Abstract
In response to the COVID-19 pandemic caused by the SARS-CoV-2 virus, structural biologists are using experimental structural determination methods to better understand the viral proteome. Our goal in this work was to help researchers use these rapidly emerging structural data to gain detailed insights into the molecular mechanisms underlying COVID-19 infection. Our analysis was based on the protein sequences defined by UniProt as comprising the viral proteome. We systematically compared each SARS-CoV-2 protein sequence against all available protein 3D structures derived from any organism (164,250 PDB entries), using pairs of hidden Markov models built with the HHblits tool. We found 872 sequence-to-structure alignments assessed to have significant similarity (E < 10e-10) to infer structural similarity. The resulting 872 3D template models now provide a wealth of new detail, currently not available from related resources. To help make this large, complex dataset accessible and usable for other researchers, we also developed a tailored layout strategy to visually organise the 3D models by mapping them to the viral genome. The resulting graph provides an immediate and comprehensive visual overview of what is known - and not known - about the 3D structure of the viral proteome, thereby helping direct future research. The graph also clearly reveals all available structural evidence of viral mimicry or hijacking of human proteins, as well as all evidence of interactions between viral proteins. We have created PDF and online versions of the graph, in which users can click on any node in the graph to open the corresponding 3D model in the Aquaria molecular graphics system. In Aquaria, these models can then be colored to show sequence features, such as single nucleotide polymorphisms and posttranslational modifications. Previous versions of Aquaria showed only features from UniProt; however, as part of this study, we have now added features from PredictProtein and CATH, thus providing a total of 32,717 features for SARS-CoV-2 protein sequences.

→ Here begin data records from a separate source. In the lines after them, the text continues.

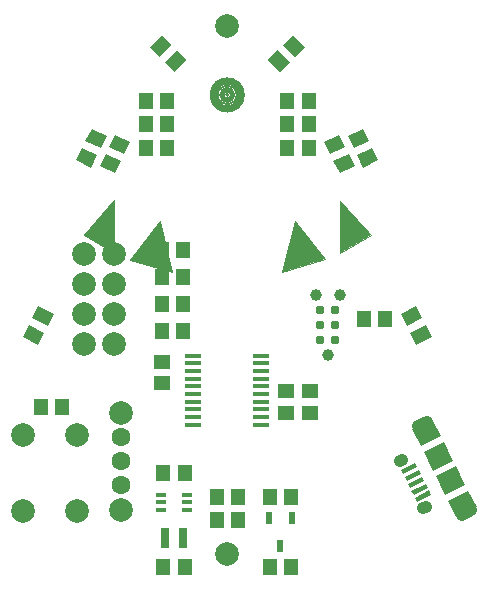
<source format=gts>
G04 #@! TF.FileFunction,Soldermask,Top*
%FSLAX46Y46*%
G04 Gerber Fmt 4.6, Leading zero omitted, Abs format (unit mm)*
G04 Created by KiCad (PCBNEW 4.0.2+e4-6225~38~ubuntu14.04.1-stable) date Wed 26 Oct 2016 16:13:24 BST*
%MOMM*%
G01*
G04 APERTURE LIST*
%ADD10C,0.100000*%
%ADD11C,0.200000*%
%ADD12C,2.000000*%
%ADD13C,1.600000*%
%ADD14R,1.150000X1.450000*%
%ADD15R,1.450000X1.150000*%
%ADD16R,0.800000X1.700000*%
%ADD17C,1.000000*%
%ADD18R,0.950000X0.400000*%
%ADD19R,0.600000X1.000000*%
%ADD20C,0.787000*%
%ADD21C,1.000000*%
%ADD22R,1.350000X0.450000*%
G04 APERTURE END LIST*
D10*
D11*
X130100000Y-93500000D02*
G75*
G03X130100000Y-93500000I-100000J0D01*
G01*
X130300000Y-93500000D02*
G75*
G03X130300000Y-93500000I-300000J0D01*
G01*
X130452769Y-93500000D02*
G75*
G03X130452769Y-93500000I-452769J0D01*
G01*
X130600000Y-93500000D02*
G75*
G03X130600000Y-93500000I-600000J0D01*
G01*
X130800000Y-93500000D02*
G75*
G03X130800000Y-93500000I-800000J0D01*
G01*
X130950000Y-93500000D02*
G75*
G03X130950000Y-93500000I-950000J0D01*
G01*
X131100000Y-93500000D02*
G75*
G03X131100000Y-93500000I-1100000J0D01*
G01*
X131250000Y-93500000D02*
G75*
G03X131250000Y-93500000I-1250000J0D01*
G01*
X131408013Y-93500000D02*
G75*
G03X131408013Y-93500000I-1408013J0D01*
G01*
D12*
X117860000Y-106980000D03*
X117860000Y-109520000D03*
X117860000Y-112060000D03*
X117860000Y-114600000D03*
X120400000Y-114600000D03*
X120400000Y-112060000D03*
X120400000Y-109520000D03*
X120400000Y-106980000D03*
X112750000Y-128750000D03*
X117250000Y-128750000D03*
X117250000Y-122250000D03*
X112750000Y-122250000D03*
X130000000Y-87650000D03*
X130000000Y-132350000D03*
D13*
X121000000Y-124500000D03*
X121000000Y-126500000D03*
X121000000Y-122500000D03*
D12*
X121000000Y-120400000D03*
X121000000Y-128600000D03*
D14*
X130900000Y-127500000D03*
X129100000Y-127500000D03*
X124900000Y-98000000D03*
X123100000Y-98000000D03*
X114200000Y-119900000D03*
X116000000Y-119900000D03*
X124900000Y-96000000D03*
X123100000Y-96000000D03*
X123100000Y-94000000D03*
X124900000Y-94000000D03*
X141600000Y-112500000D03*
X143400000Y-112500000D03*
X136900000Y-94000000D03*
X135100000Y-94000000D03*
X135100000Y-96000000D03*
X136900000Y-96000000D03*
X136900000Y-98000000D03*
X135100000Y-98000000D03*
X130900000Y-129500000D03*
X129100000Y-129500000D03*
X124500000Y-106600000D03*
X126300000Y-106600000D03*
X124600000Y-125500000D03*
X126400000Y-125500000D03*
X135400000Y-127500000D03*
X133600000Y-127500000D03*
X133600000Y-133500000D03*
X135400000Y-133500000D03*
X124600000Y-133500000D03*
X126400000Y-133500000D03*
D15*
X124500000Y-116100000D03*
X124500000Y-117900000D03*
X137000000Y-118600000D03*
X137000000Y-120400000D03*
X135000000Y-120400000D03*
X135000000Y-118600000D03*
D10*
G36*
X119293783Y-98034025D02*
X117997260Y-97384774D01*
X118512183Y-96356497D01*
X119808706Y-97005748D01*
X119293783Y-98034025D01*
X119293783Y-98034025D01*
G37*
G36*
X118487817Y-99643503D02*
X117191294Y-98994252D01*
X117706217Y-97965975D01*
X119002740Y-98615226D01*
X118487817Y-99643503D01*
X118487817Y-99643503D01*
G37*
G36*
X140808706Y-99494252D02*
X139512183Y-100143503D01*
X138997260Y-99115226D01*
X140293783Y-98465975D01*
X140808706Y-99494252D01*
X140808706Y-99494252D01*
G37*
G36*
X140002740Y-97884774D02*
X138706217Y-98534025D01*
X138191294Y-97505748D01*
X139487817Y-96856497D01*
X140002740Y-97884774D01*
X140002740Y-97884774D01*
G37*
G36*
X142002740Y-97384774D02*
X140706217Y-98034025D01*
X140191294Y-97005748D01*
X141487817Y-96356497D01*
X142002740Y-97384774D01*
X142002740Y-97384774D01*
G37*
G36*
X142808706Y-98994252D02*
X141512183Y-99643503D01*
X140997260Y-98615226D01*
X142293783Y-97965975D01*
X142808706Y-98994252D01*
X142808706Y-98994252D01*
G37*
G36*
X135530330Y-88444365D02*
X136555635Y-89469670D01*
X135742462Y-90282843D01*
X134717157Y-89257538D01*
X135530330Y-88444365D01*
X135530330Y-88444365D01*
G37*
G36*
X134257538Y-89717157D02*
X135282843Y-90742462D01*
X134469670Y-91555635D01*
X133444365Y-90530330D01*
X134257538Y-89717157D01*
X134257538Y-89717157D01*
G37*
G36*
X146502740Y-112384774D02*
X145206217Y-113034025D01*
X144691294Y-112005748D01*
X145987817Y-111356497D01*
X146502740Y-112384774D01*
X146502740Y-112384774D01*
G37*
G36*
X147308706Y-113994252D02*
X146012183Y-114643503D01*
X145497260Y-113615226D01*
X146793783Y-112965975D01*
X147308706Y-113994252D01*
X147308706Y-113994252D01*
G37*
G36*
X120487817Y-100143503D02*
X119191294Y-99494252D01*
X119706217Y-98465975D01*
X121002740Y-99115226D01*
X120487817Y-100143503D01*
X120487817Y-100143503D01*
G37*
G36*
X121293783Y-98534025D02*
X119997260Y-97884774D01*
X120512183Y-96856497D01*
X121808706Y-97505748D01*
X121293783Y-98534025D01*
X121293783Y-98534025D01*
G37*
G36*
X113206217Y-112965975D02*
X114502740Y-113615226D01*
X113987817Y-114643503D01*
X112691294Y-113994252D01*
X113206217Y-112965975D01*
X113206217Y-112965975D01*
G37*
G36*
X114012183Y-111356497D02*
X115308706Y-112005748D01*
X114793783Y-113034025D01*
X113497260Y-112384774D01*
X114012183Y-111356497D01*
X114012183Y-111356497D01*
G37*
G36*
X123444365Y-89469670D02*
X124469670Y-88444365D01*
X125282843Y-89257538D01*
X124257538Y-90282843D01*
X123444365Y-89469670D01*
X123444365Y-89469670D01*
G37*
G36*
X124717157Y-90742462D02*
X125742462Y-89717157D01*
X126555635Y-90530330D01*
X125530330Y-91555635D01*
X124717157Y-90742462D01*
X124717157Y-90742462D01*
G37*
D16*
X126250000Y-131000000D03*
X124750000Y-131000000D03*
D10*
G36*
X146693106Y-126176593D02*
X145485998Y-126781068D01*
X145306894Y-126423407D01*
X146514002Y-125818932D01*
X146693106Y-126176593D01*
X146693106Y-126176593D01*
G37*
G36*
X146402063Y-125595392D02*
X145194955Y-126199867D01*
X145015851Y-125842206D01*
X146222959Y-125237731D01*
X146402063Y-125595392D01*
X146402063Y-125595392D01*
G37*
G36*
X146984150Y-126757793D02*
X145777042Y-127362268D01*
X145597938Y-127004607D01*
X146805046Y-126400132D01*
X146984150Y-126757793D01*
X146984150Y-126757793D01*
G37*
G36*
X147275193Y-127338993D02*
X146068085Y-127943468D01*
X145888981Y-127585807D01*
X147096089Y-126981332D01*
X147275193Y-127338993D01*
X147275193Y-127338993D01*
G37*
G36*
X146111020Y-125014192D02*
X144903912Y-125618667D01*
X144724808Y-125261006D01*
X145931916Y-124656531D01*
X146111020Y-125014192D01*
X146111020Y-125014192D01*
G37*
D17*
X144601367Y-124511998D02*
X144824905Y-124400058D01*
X146593895Y-128490984D02*
X146817433Y-128379044D01*
D10*
G36*
X149129370Y-124453335D02*
X147430477Y-125304077D01*
X146624510Y-123694599D01*
X148323403Y-122843857D01*
X149129370Y-124453335D01*
X149129370Y-124453335D01*
G37*
G36*
X150159216Y-126509889D02*
X148460323Y-127360631D01*
X147654356Y-125751153D01*
X149353249Y-124900411D01*
X150159216Y-126509889D01*
X150159216Y-126509889D01*
G37*
G36*
X148077136Y-122352072D02*
X146378243Y-123202815D01*
X145673022Y-121794522D01*
X147371915Y-120943779D01*
X148077136Y-122352072D01*
X148077136Y-122352072D01*
G37*
D17*
X146120100Y-121570642D02*
X146924838Y-121167658D01*
D10*
G36*
X151110704Y-128409966D02*
X149411811Y-129260709D01*
X148706590Y-127852416D01*
X150405483Y-127001673D01*
X151110704Y-128409966D01*
X151110704Y-128409966D01*
G37*
D17*
X149858888Y-129036830D02*
X150663626Y-128633846D01*
D18*
X126600000Y-128650000D03*
X126600000Y-128000000D03*
X126600000Y-127350000D03*
X124400000Y-127350000D03*
X124400000Y-128000000D03*
X124400000Y-128650000D03*
D19*
X135450000Y-129350000D03*
X133550000Y-129350000D03*
X134500000Y-131650000D03*
D20*
X139140000Y-114270000D03*
X137870000Y-114270000D03*
X139140000Y-113000000D03*
X137870000Y-113000000D03*
X139140000Y-111730000D03*
X137870000Y-111730000D03*
D21*
X138505000Y-115540000D03*
X139521000Y-110460000D03*
X137489000Y-110460000D03*
D22*
X127125000Y-115575000D03*
X127125000Y-116225000D03*
X127125000Y-116875000D03*
X127125000Y-117525000D03*
X127125000Y-118175000D03*
X127125000Y-118825000D03*
X127125000Y-119475000D03*
X127125000Y-120125000D03*
X127125000Y-120775000D03*
X127125000Y-121425000D03*
X132875000Y-121425000D03*
X132875000Y-120775000D03*
X132875000Y-120125000D03*
X132875000Y-119475000D03*
X132875000Y-118825000D03*
X132875000Y-118175000D03*
X132875000Y-117525000D03*
X132875000Y-116875000D03*
X132875000Y-116225000D03*
X132875000Y-115575000D03*
D14*
X124500000Y-113500000D03*
X126300000Y-113500000D03*
X124500000Y-108900000D03*
X126300000Y-108900000D03*
X124500000Y-111200000D03*
X126300000Y-111200000D03*
D10*
G36*
X120450000Y-106912250D02*
X117877122Y-105387582D01*
X120450000Y-102433536D01*
X120450000Y-106912250D01*
X120450000Y-106912250D01*
G37*
X120450000Y-106912250D02*
X117877122Y-105387582D01*
X120450000Y-102433536D01*
X120450000Y-106912250D01*
G36*
X125330744Y-108527247D02*
X121783786Y-107472746D01*
X124276243Y-104213379D01*
X125330744Y-108527247D01*
X125330744Y-108527247D01*
G37*
X125330744Y-108527247D02*
X121783786Y-107472746D01*
X124276243Y-104213379D01*
X125330744Y-108527247D01*
G36*
X138266090Y-107423434D02*
X134670497Y-108526083D01*
X135773145Y-104211371D01*
X138266090Y-107423434D01*
X138266090Y-107423434D01*
G37*
X138266090Y-107423434D02*
X134670497Y-108526083D01*
X135773145Y-104211371D01*
X138266090Y-107423434D01*
G36*
X142171049Y-105387104D02*
X139550000Y-106864422D01*
X139550000Y-102480122D01*
X142171049Y-105387104D01*
X142171049Y-105387104D01*
G37*
X142171049Y-105387104D02*
X139550000Y-106864422D01*
X139550000Y-102480122D01*
X142171049Y-105387104D01*
M02*

</source>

In this work, we present novel insights found, using the above approach, into how SARS-CoV-2 mimics and hijacks host proteins, and how viral proteins self-assemble during infection. The resulting Aquaria-COVID resource is freely available online at https://aquaria.ws/covid19, and an accompanying video (https://youtu.be/J2nWQTlJNaY) explains how researchers can use the resource.
Competing Interest Statement
The authors have declared no competing interest.